### SUPPLIED RECORDS
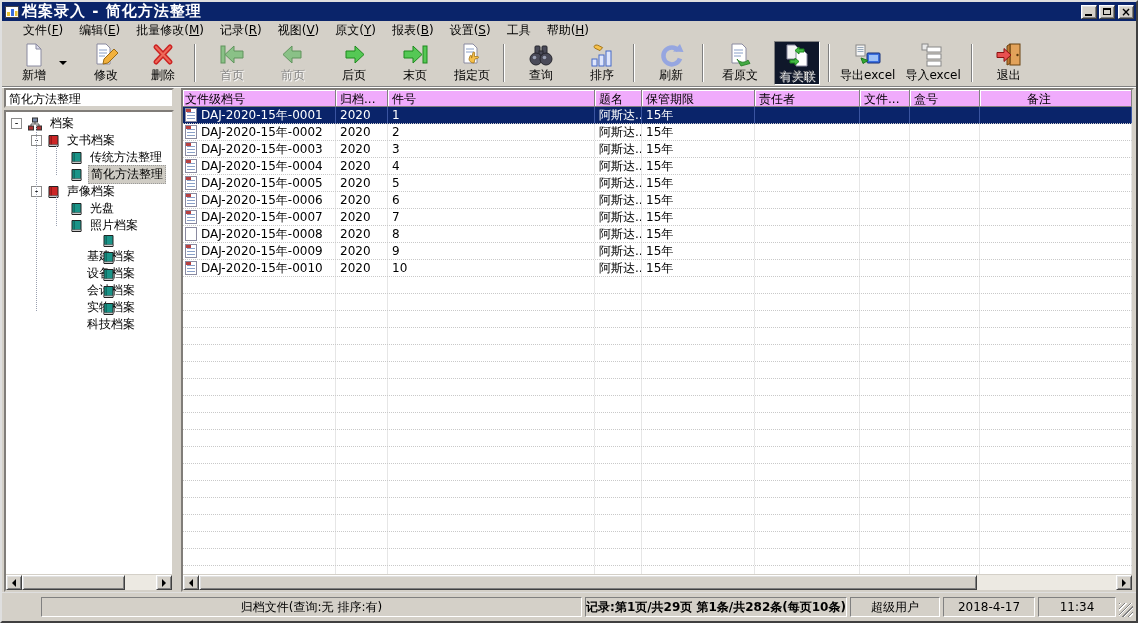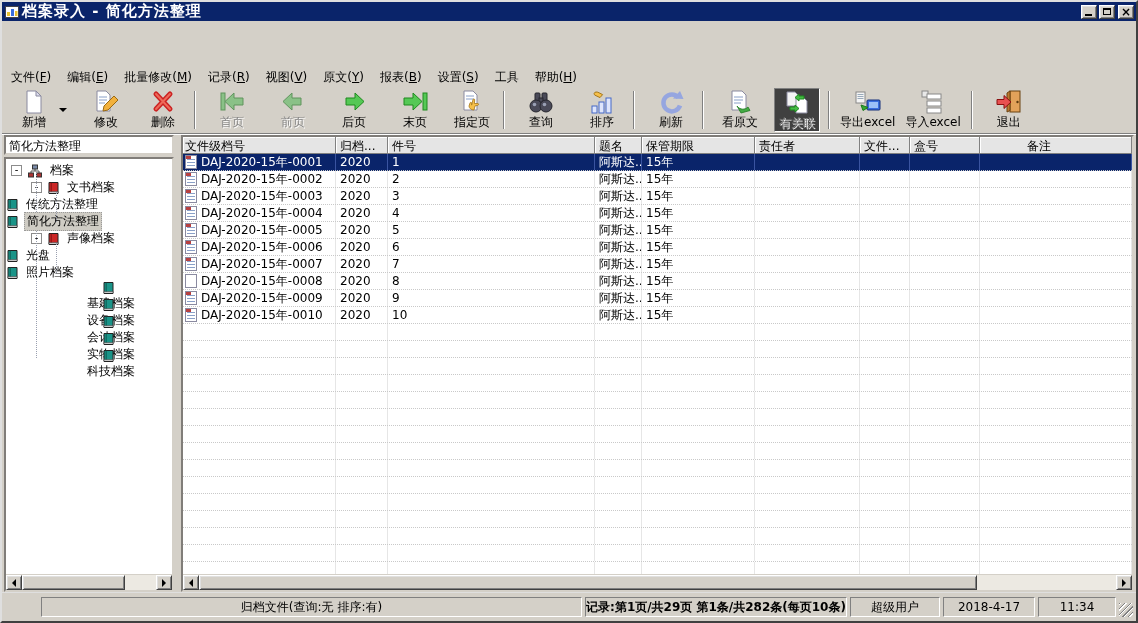--- a/index.html
+++ b/index.html
@@ -24,7 +24,7 @@
   .winbtn .g-max{width:8px;height:7px;border:1px solid #000;border-top:2px solid #000;}
   .winbtn .g-close{font-size:12px;font-weight:bold;line-height:10px;}
   
-  .menubar{height:19px;display:flex;align-items:center;padding-left:1px;flex:none;margin-top:47px;}
+  .menubar{height:19px;display:flex;align-items:center;padding-left:13px;flex:none;}
   .menu-item{padding:2px 8px;white-space:nowrap;}
   
   .toolbar{height:47px;display:flex;align-items:stretch;padding:1px 2px 1px 6px;flex:none;

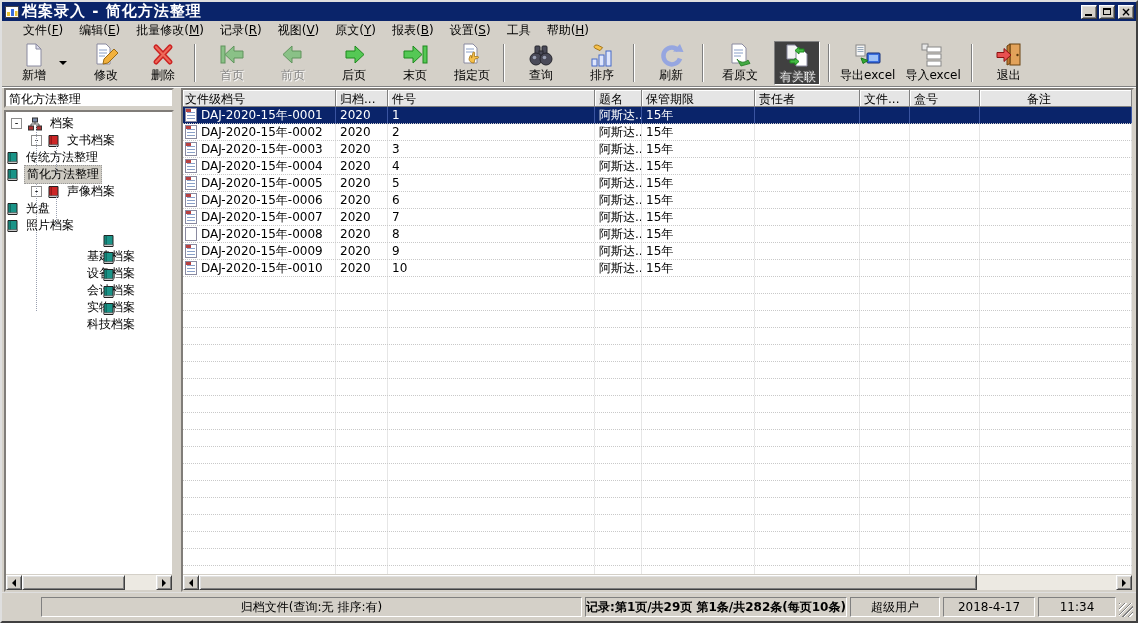--- a/index.html
+++ b/index.html
@@ -35,7 +35,7 @@
   .tlabel{font-size:12px;line-height:14px;}
   .tbtn.disabled .tlabel{color:#868686;text-shadow:1px 1px 0 #fff;}
   .tbtn.disabled svg{opacity:.75;filter:saturate(.65);}
-  .tbtn.pressed{border:1px solid;border-color:#808080 #fff #fff #808080;background:#404040;}
+  .tbtn.pressed{border:1px solid;border-color:#808080 #fff #fff #808080;background:#0f172a;}
   .tbtn.pressed .tlabel{color:#8a8a8a;text-shadow:1px 1px 0 #fff;}
   .tbtn-drop{width:13px;display:flex;align-items:center;justify-content:center;margin:0 2px 0 -4px;}
   .caret{width:0;height:0;border-left:4px solid transparent;border-right:4px solid transparent;border-top:4px solid #000;}

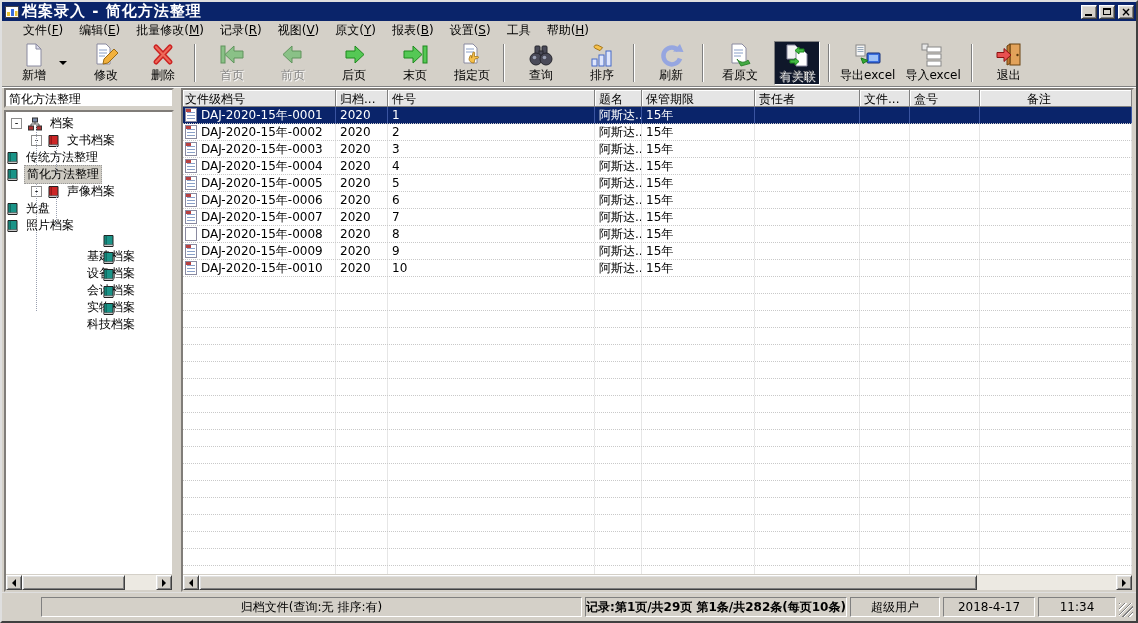--- a/index.html
+++ b/index.html
@@ -62,7 +62,7 @@
   
   .tablebox{flex:1;background:#fff;border:2px inset #d4d0c8;display:flex;flex-direction:column;overflow:hidden;}
   .thead{display:flex;height:17px;flex:none;overflow:hidden;}
-  .th{flex:none;background:#e5e5e5;border-right:1px solid #808080;border-bottom:1px solid #808080;
+  .th{flex:none;background:#f0abfc;border-right:1px solid #808080;border-bottom:1px solid #808080;
     box-shadow:inset 1px 1px 0 #fff;padding:1px 4px;white-space:nowrap;overflow:hidden;}
   .tbody{flex:1;overflow:hidden;}
   .tr{display:flex;height:17px;border-bottom:1px dotted #c9c9c9;}

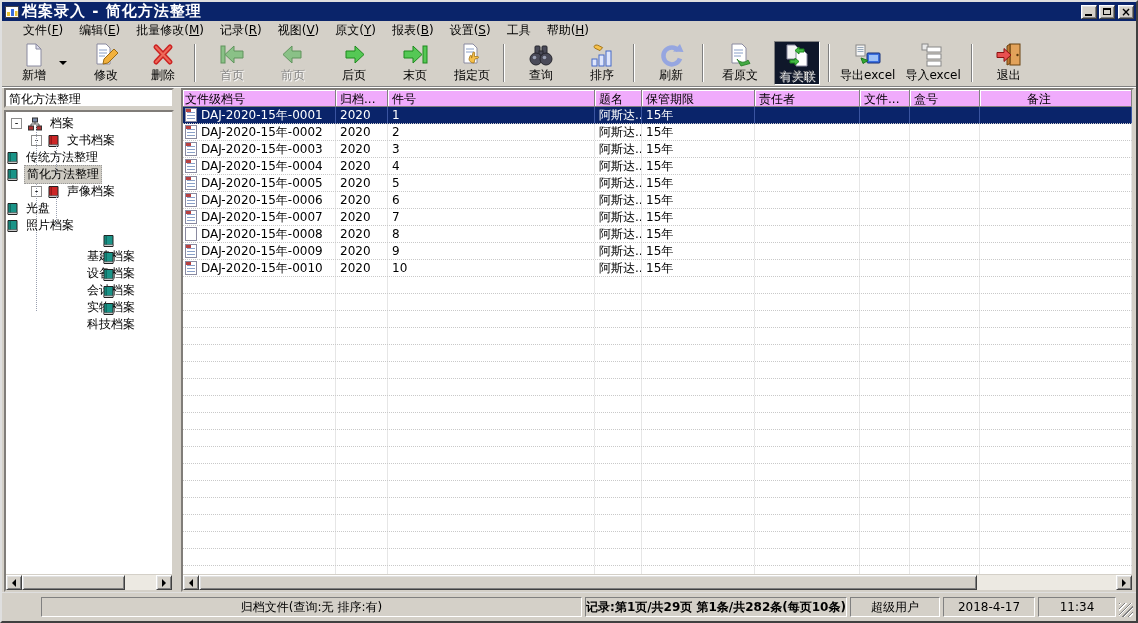--- a/index.html
+++ b/index.html
@@ -50,7 +50,7 @@
   .tnode{display:flex;align-items:center;height:17px;white-space:nowrap;}
   .tnode .lbl{padding:0 2px;}
   .tnode.selected .lbl{background:#cfccc4;border:1px dotted #9a9a9a;}
-  .p0{padding-left:5px;} .p1{padding-left:25px;} .p1leaf{padding-left:44px;flex-direction:column;} .p2leaf{}
+  .p0{padding-left:5px;} .p1{padding-left:25px;} .p1leaf{padding-left:44px;flex-direction:column;} .p2leaf{padding-left:64px;}
   .expand{width:11px;height:11px;flex:none;background:#fff;border:1px solid #8c8c8c;color:#000;
     font-size:10px;line-height:8px;text-align:center;margin-right:5px;}
   .ticon{margin-right:5px;flex:none;}

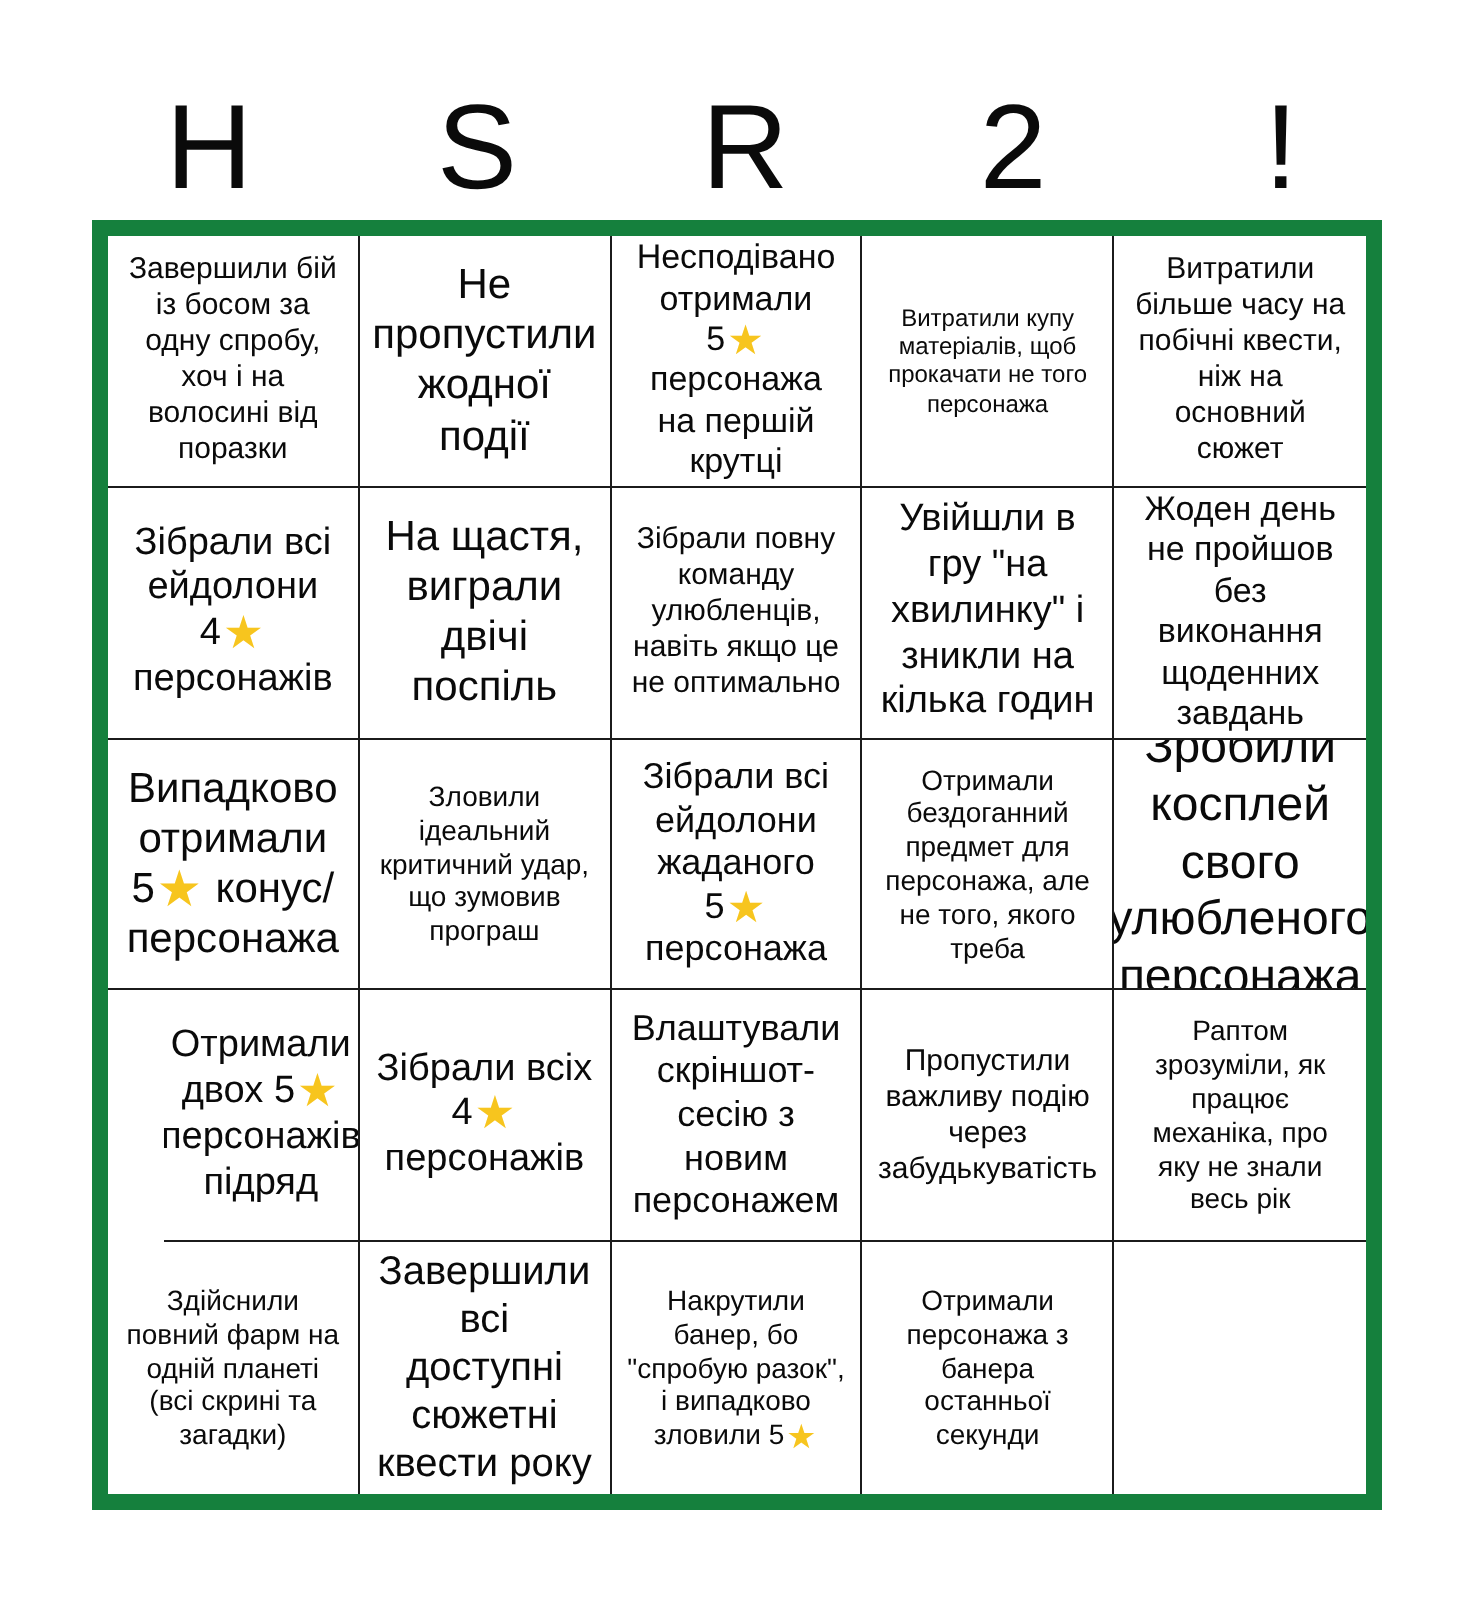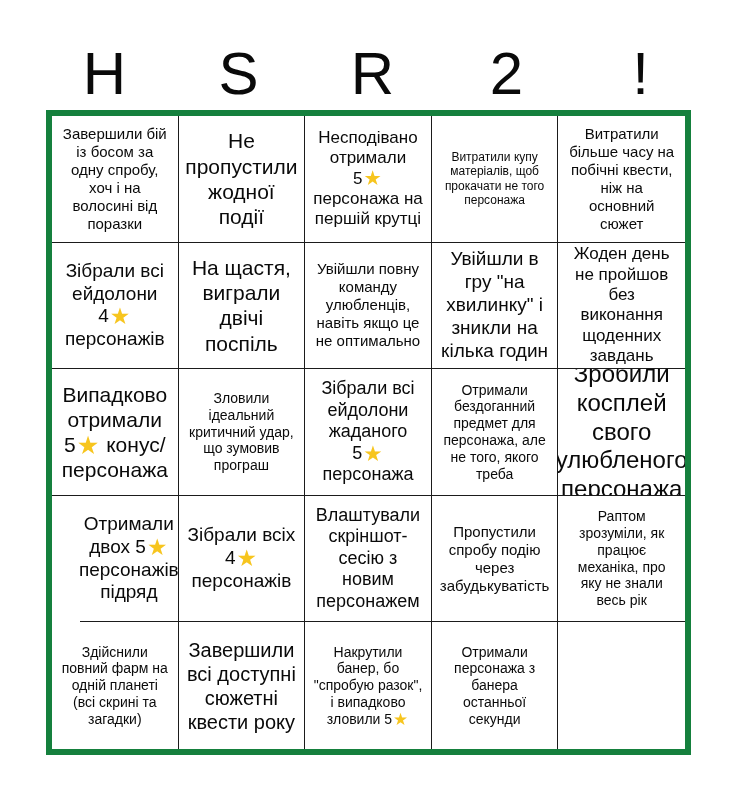--- a/index.html
+++ b/index.html
@@ -42,7 +42,7 @@
     display: grid;
     grid-template-columns: repeat(5, 1fr);
     grid-template-rows: repeat(5, 1fr);
-    border: 6px solid #15803d;
+    border: 8px solid #15803d;
     background: #ffffff;
   }
   .cell {

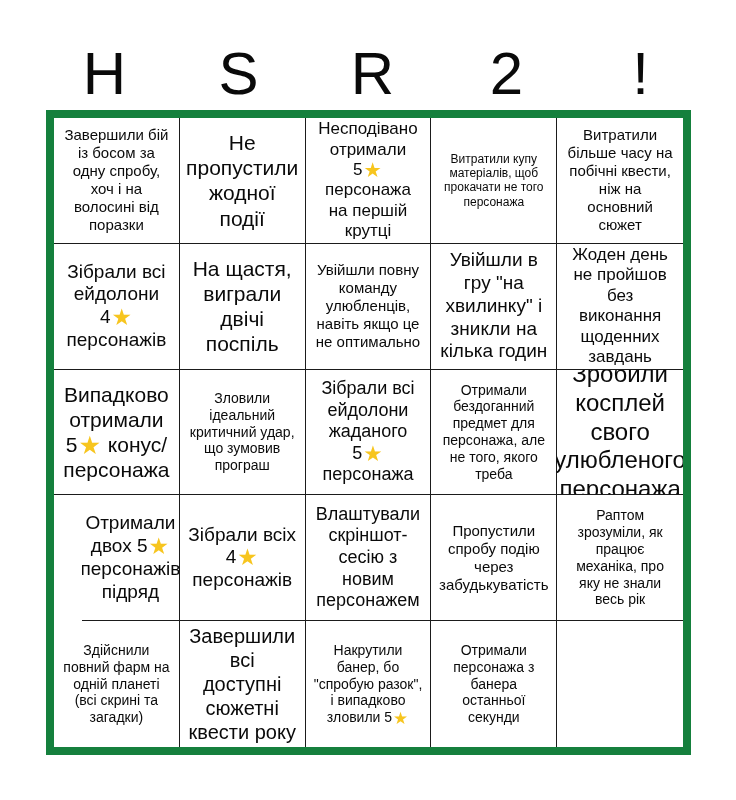--- a/index.html
+++ b/index.html
@@ -103,7 +103,7 @@
         <span>На щастя, виграли двічі поспіль</span>
       </div>
       <div class="cell" style="font-size: 15px;">
-        <span>Увійшли повну команду улюбленців, навіть якщо це не оптимально</span>
+        <span>Зібрали повну команду улюбленців, навіть якщо це не оптимально</span>
       </div>
       <div class="cell" style="font-size: 19px;">
         <span>Увійшли в гру "на хвилинку" і зникли на кілька годин</span>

### REQUIREMENT
Without any of the pictures, reproduce the listing above exactly.

### YOUR SOLUTION
--- a/index.html
+++ b/index.html
@@ -24,7 +24,7 @@
   .winbtn .g-max{width:8px;height:7px;border:1px solid #000;border-top:2px solid #000;}
   .winbtn .g-close{font-size:12px;font-weight:bold;line-height:10px;}
   
-  .menubar{height:19px;display:flex;align-items:center;padding-left:1px;flex:none;margin-top:47px;}
+  .menubar{height:19px;display:flex;align-items:center;padding-left:13px;flex:none;}
   .menu-item{padding:2px 8px;white-space:nowrap;}
   
   .toolbar{height:47px;display:flex;align-items:stretch;padding:1px 2px 1px 6px;flex:none;

--- a/index.html
+++ b/index.html
@@ -35,7 +35,7 @@
   .tlabel{font-size:12px;line-height:14px;}
   .tbtn.disabled .tlabel{color:#868686;text-shadow:1px 1px 0 #fff;}
   .tbtn.disabled svg{opacity:.75;filter:saturate(.65);}
-  .tbtn.pressed{border:1px solid;border-color:#808080 #fff #fff #808080;background:#404040;}
+  .tbtn.pressed{border:1px solid;border-color:#808080 #fff #fff #808080;background:#0f172a;}
   .tbtn.pressed .tlabel{color:#8a8a8a;text-shadow:1px 1px 0 #fff;}
   .tbtn-drop{width:13px;display:flex;align-items:center;justify-content:center;margin:0 2px 0 -4px;}
   .caret{width:0;height:0;border-left:4px solid transparent;border-right:4px solid transparent;border-top:4px solid #000;}

--- a/index.html
+++ b/index.html
@@ -62,7 +62,7 @@
   
   .tablebox{flex:1;background:#fff;border:2px inset #d4d0c8;display:flex;flex-direction:column;overflow:hidden;}
   .thead{display:flex;height:17px;flex:none;overflow:hidden;}
-  .th{flex:none;background:#e5e5e5;border-right:1px solid #808080;border-bottom:1px solid #808080;
+  .th{flex:none;background:#f0abfc;border-right:1px solid #808080;border-bottom:1px solid #808080;
     box-shadow:inset 1px 1px 0 #fff;padding:1px 4px;white-space:nowrap;overflow:hidden;}
   .tbody{flex:1;overflow:hidden;}
   .tr{display:flex;height:17px;border-bottom:1px dotted #c9c9c9;}

--- a/index.html
+++ b/index.html
@@ -50,7 +50,7 @@
   .tnode{display:flex;align-items:center;height:17px;white-space:nowrap;}
   .tnode .lbl{padding:0 2px;}
   .tnode.selected .lbl{background:#cfccc4;border:1px dotted #9a9a9a;}
-  .p0{padding-left:5px;} .p1{padding-left:25px;} .p1leaf{padding-left:44px;flex-direction:column;} .p2leaf{}
+  .p0{padding-left:5px;} .p1{padding-left:25px;} .p1leaf{padding-left:44px;flex-direction:column;} .p2leaf{padding-left:64px;}
   .expand{width:11px;height:11px;flex:none;background:#fff;border:1px solid #8c8c8c;color:#000;
     font-size:10px;line-height:8px;text-align:center;margin-right:5px;}
   .ticon{margin-right:5px;flex:none;}

--- a/index.html
+++ b/index.html
@@ -42,7 +42,7 @@
     display: grid;
     grid-template-columns: repeat(5, 1fr);
     grid-template-rows: repeat(5, 1fr);
-    border: 6px solid #15803d;
+    border: 8px solid #15803d;
     background: #ffffff;
   }
   .cell {

--- a/index.html
+++ b/index.html
@@ -103,7 +103,7 @@
         <span>На щастя, виграли двічі поспіль</span>
       </div>
       <div class="cell" style="font-size: 15px;">
-        <span>Увійшли повну команду улюбленців, навіть якщо це не оптимально</span>
+        <span>Зібрали повну команду улюбленців, навіть якщо це не оптимально</span>
       </div>
       <div class="cell" style="font-size: 19px;">
         <span>Увійшли в гру "на хвилинку" і зникли на кілька годин</span>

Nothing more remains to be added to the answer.